Katia Barbosa López, secretaria del alcalde local de Suba, es una de las personas que más utiliza estas soluciones en el día a día y quien ha visto de primera mano su impacto.
Antes de OneScreen
Como en muchas instituciones públicas, las reuniones dependían por completo del computador, cables, adaptadores y múltiples pasos para lograr una proyección básica. Esto hacía que los encuentros fueran menos dinámicos y más lentos, restando tiempo a discusiones importantes.
Además, compartir ideas en equipo era más complicado: nada estaba centralizado en un solo espacio visual y colaborativo. La interacción se limitaba a un teclado y un mouse, lo que hacía que los encuentros fueran más estáticos y menos intuitivos.
La necesidad era clara: simplificar, agilizar y modernizar la forma de reunirse, presentar información y tomar decisiones.
Después de OneScreen
La llegada de las pantallas interactivas OneScreen marcó un antes y un después dentro de la Alcaldía Local de Suba. Según Katia, la experiencia se puede resumir en una palabra: facilidad.
Hoy, ella misma coordina todas las reuniones con la pantalla: conecta presentaciones, abre plataformas como Google Meet, comparte documentos e interactúa directamente con la interfaz táctil. “No me demoro ni un minuto en dejar todo listo”, cuenta.

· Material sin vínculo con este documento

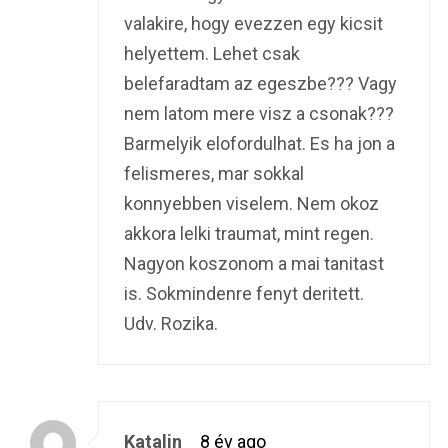
valakire, hogy evezzen egy kicsit
helyettem. Lehet csak
belefaradtam az egeszbe??? Vagy
nem latom mere visz a csonak???
Barmelyik elofordulhat. Es ha jon a
felismeres, mar sokkal
konnyebben viselem. Nem okoz
akkora lelki traumat, mint regen.
Nagyon koszonom a mai tanitast
is. Sokmindenre fenyt deritett.
Udv. Rozika.
Katalin
8 év ago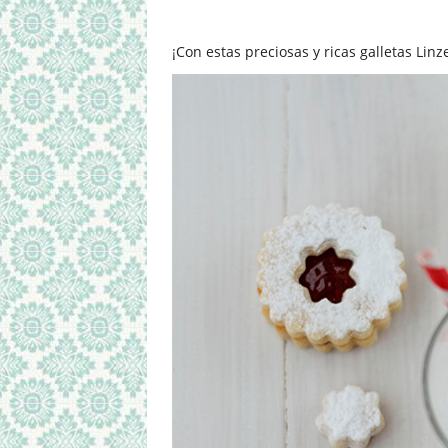
¡Con estas preciosas y ricas galletas Lin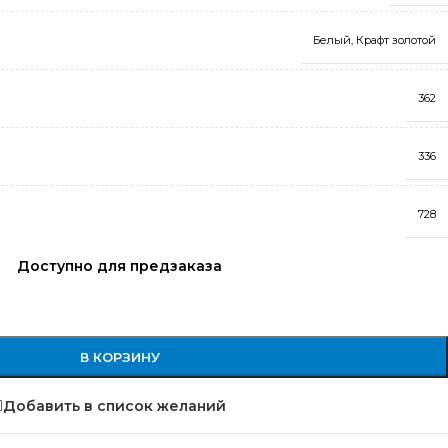
Белый
,
Крафт золотой
362
336
728
Доступно для предзаказа
В КОРЗИНУ
Добавить в список желаний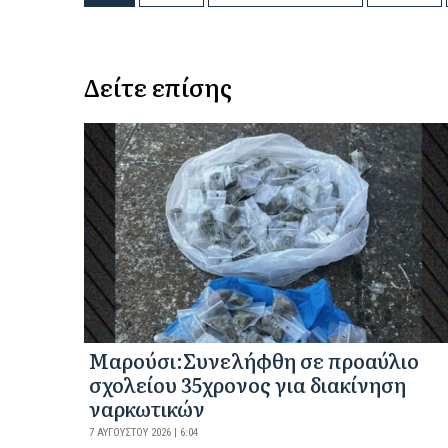
Δείτε επίσης
Μαρούσι:Συνελήφθη σε προαύλιο
σχολείου 35χρονος για διακίνηση
ναρκωτικών
7 ΑΥΓΟΎΣΤΟΥ 2026 | 6:04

Pero el impacto va más allá de lo técnico:
🔹 Más organización
El equipo ahora visualiza información de manera clara y colaborativa. Las ideas se construyen sobre la misma superficie táctil, donde todos pueden ver, señalar, comentar y participar.
🔹 Mayor dinamismo
El bloc de notas interactivo de OneScreen se volvió una de las funciones favoritas de Katia: permite anotar ideas, estructurar puntos importantes y hacer ajustes en tiempo real sin necesidad de papel o pasos adicionales.
🔹 Adopción inmediata
Para la sorpresa de todos, la curva de aprendizaje fue prácticamente nula. “Son muy amigables, muy chéveres”, dice Katia. Los funcionarios adoptaron los tableros inteligentes con facilidad y entusiasmo.
🔹 Reuniones más efectivas
Presentaciones, videollamadas y documentos conviven en una sola pantalla digital. La colaboración fluye de forma natural, sin cables ni complicaciones.
🔹 Cero desafíos técnicos
Al preguntar por dificultades, Katia fue directa: “Ninguna”. Las pantallas han venido a resolver, no a agregar problemas.

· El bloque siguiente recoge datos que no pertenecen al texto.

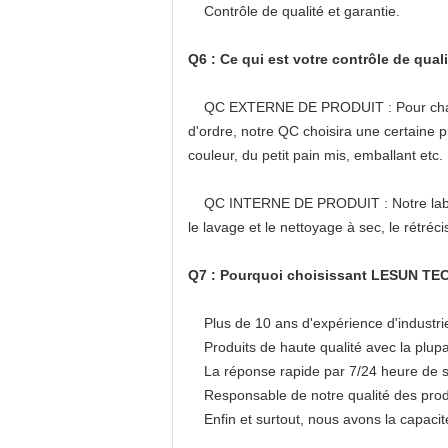
Contrôle de qualité et garantie.
Q6 : Ce qui est votre contrôle de quali
QC EXTERNE DE PRODUIT : Pour chaque ord
d'ordre, notre QC choisira une certaine p
couleur, du petit pain mis, emballant etc
QC INTERNE DE PRODUIT : Notre laboratoi
le lavage et le nettoyage à sec, le rétréc
Q7 : Pourquoi choisissant LESUN TEC
Plus de 10 ans d'expérience d'industrie 
Produits de haute qualité avec la plupart
La réponse rapide par 7/24 heure de serv
Responsable de notre qualité des produi
Enfin et surtout, nous avons la capacit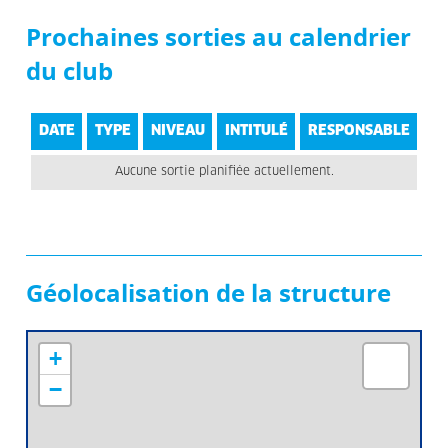
Prochaines sorties au calendrier
du club
DATE
TYPE
NIVEAU
INTITULÉ
RESPONSABLE
Aucune sortie planifiée actuellement.
Géolocalisation de la structure
+
−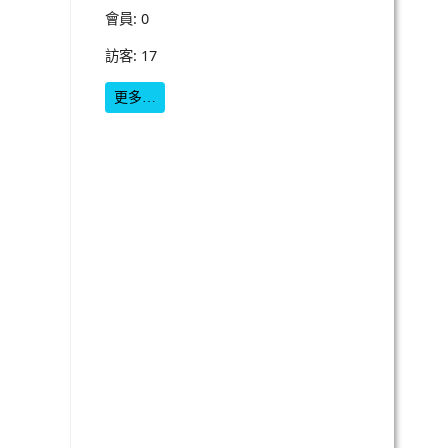
會員: 0
訪客: 17
更多…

Conclusión: tecnología que impulsa la colaboración pública
La experiencia de la Alcaldía Local de Suba demuestra que la innovación no es exclusiva del sector privado. Con herramientas adecuadas, instituciones públicas pueden trabajar de forma más eficiente, colaborativa y humana.

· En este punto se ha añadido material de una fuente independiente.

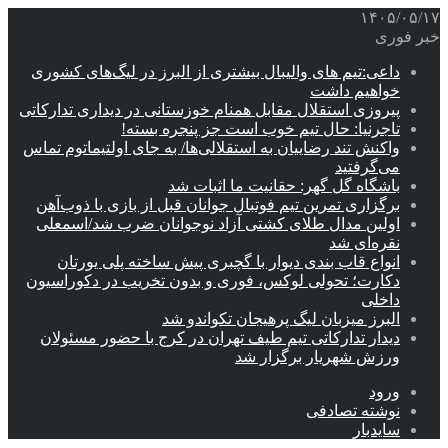
۱۴۰۵/۰۵/۱۷
خبر فوری
داعی:تیم های والیبال بیشتری از البرز در لیگ‌های کشوری
خواهیم داشت
پیروزی استقلال مقابل همنام خوزستانی در دیداری تدارکاتی
تاجرنیا: حال تیم خوب است جز پنجره بسته!
واکنش تند رضاییان به استقلالی‌ها/ به جای اولتیماتوم تماس
می‌گرفتید
باشگاه گل گهر: حقانیت ما اثبات شد
برگزاری تمرین تیم فوتبال جوانان قبل از بازی با ذوب‌آهن
اولین مدال طلای کشتی آزاد نوجوانان ضرب شد/اسمعلی
نقره‌ای شد
انواع قاب بندی دیوار با گچبری پیش ساخته پلی یورتان
دکارت؛ تحولی لوکس، فوری و بدون تخریب در دکوراسیون
داخلی
البرز میزبان لیگ پرهیجان تکواندو شد
دیدار تدارکاتی تیم طیف تهران در کرج با حضور مسئولان
ورزش شهریار برگزار شد
ورود
نوشته تصادفی
سایدبار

Las pantallas interactivas, los tableros inteligentes y la pizarra electrónica OneScreen no solo optimizaron la manera de reunirse: cambiaron la dinámica del equipo, permitiendo que las ideas fluyan y que el tiempo se use donde realmente importa.
Tal como recomienda Katia:
“Se las recomiendo totalmente. Son muy útiles, muy amigables y realmente facilitan el trabajo”.
OneScreen continúa impulsando esta transformación en toda Latinoamérica, demostrando que la tecnología educativa y corporativa también tiene el poder de revolucionar la gestión pública.